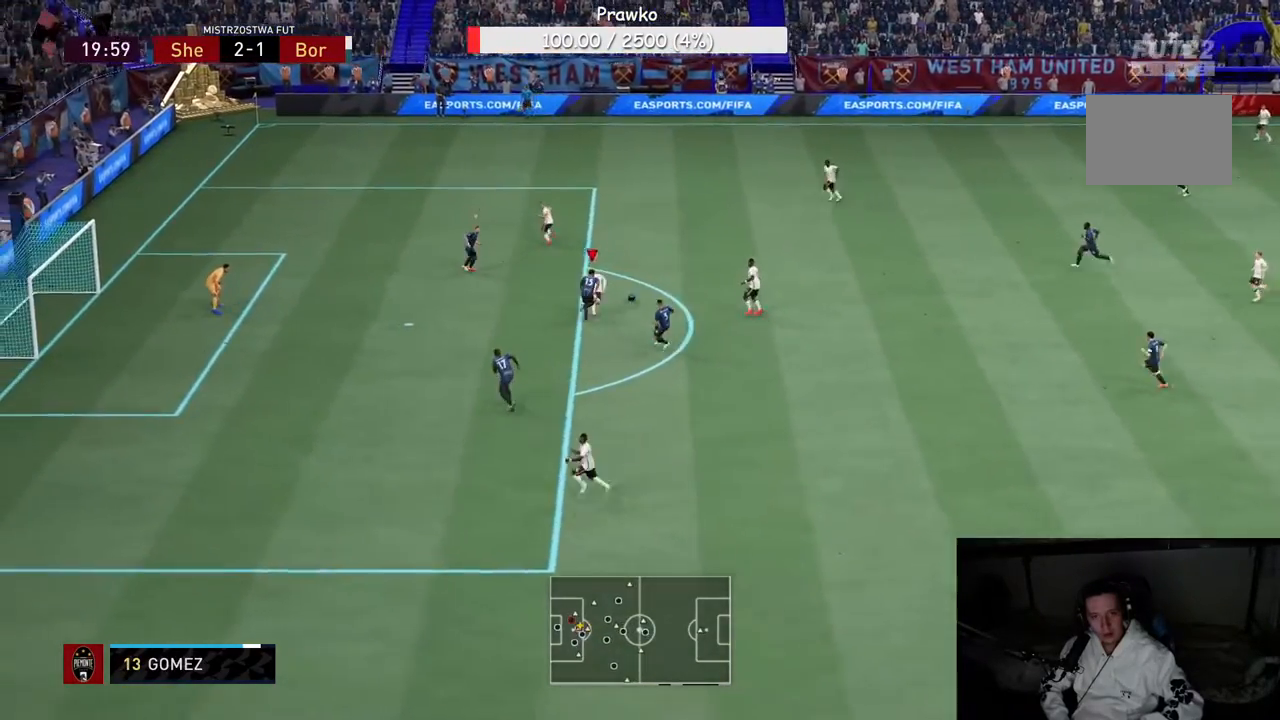
{"dt_ms": 500, "buttons": ["Y", "R2"], "left_stick": "up", "right_stick": "center", "events": [[167, "R2", "down"], [250, "left_stick", "center"], [283, "Y", "down"], [450, "left_stick", "up"]]}
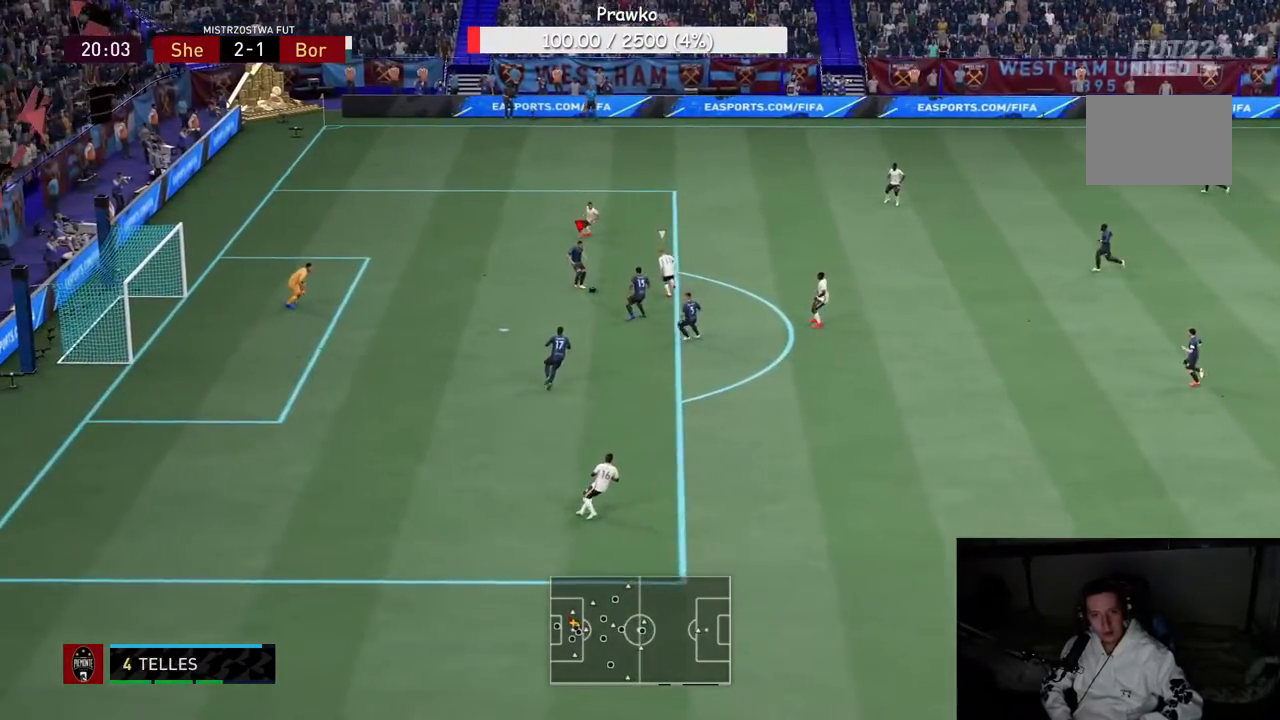
{"dt_ms": 500, "buttons": ["R2"], "left_stick": "center", "right_stick": "center", "events": [[83, "left_stick", "center"], [117, "Y", "up"], [200, "left_stick", "up"], [467, "left_stick", "center"]]}
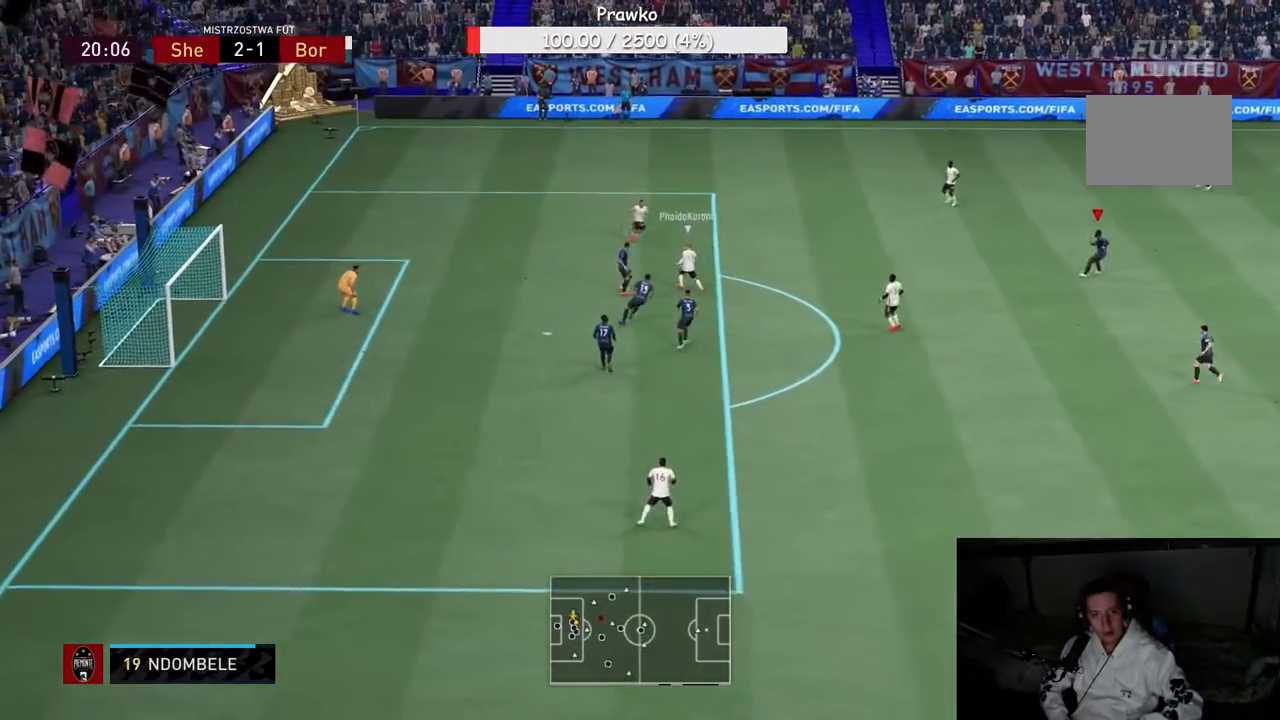
{"dt_ms": 500, "buttons": ["R2"], "left_stick": "up-left", "right_stick": "center", "events": [[200, "left_stick", "up"], [350, "left_stick", "up-left"]]}
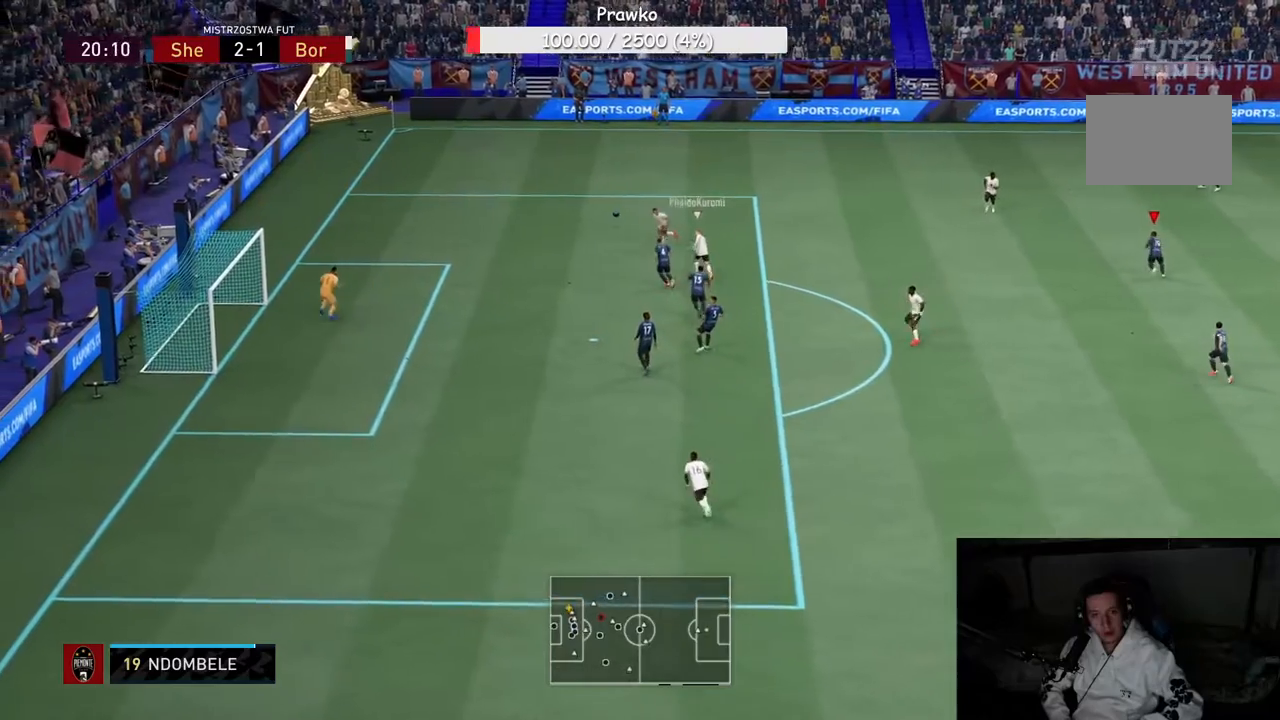
{"dt_ms": 500, "buttons": ["R2"], "left_stick": "up-left", "right_stick": "center", "events": [[100, "Y", "down"], [267, "Y", "up"]]}
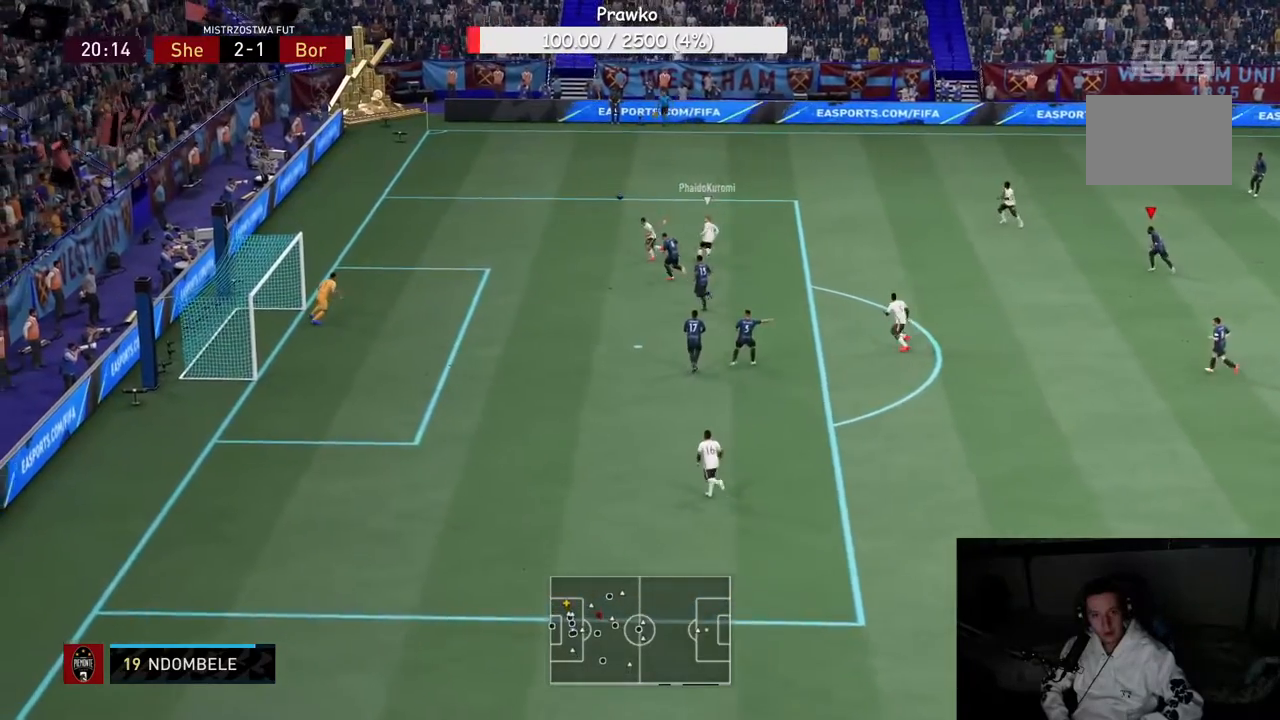
{"dt_ms": 500, "buttons": ["R2"], "left_stick": "up-left", "right_stick": "center", "events": []}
------------------------------------------------------------
▶ Exercise prompt: The records above are to be copied exactly, with no pictures carried over.

▶ Output of the exercise:
{"dt_ms": 500, "buttons": ["Y", "R2"], "left_stick": "up", "right_stick": "center", "events": [[167, "R2", "down"], [250, "left_stick", "center"], [283, "Y", "down"], [450, "left_stick", "up"]]}
{"dt_ms": 500, "buttons": ["R2"], "left_stick": "center", "right_stick": "center", "events": [[83, "left_stick", "center"], [117, "Y", "up"], [200, "left_stick", "up"], [467, "left_stick", "center"]]}
{"dt_ms": 500, "buttons": ["R2"], "left_stick": "up-left", "right_stick": "center", "events": [[200, "left_stick", "up"], [350, "left_stick", "up-left"]]}
{"dt_ms": 500, "buttons": ["R2"], "left_stick": "up-left", "right_stick": "center", "events": [[100, "Y", "down"], [267, "Y", "up"]]}
{"dt_ms": 500, "buttons": ["R2"], "left_stick": "up-left", "right_stick": "center", "events": []}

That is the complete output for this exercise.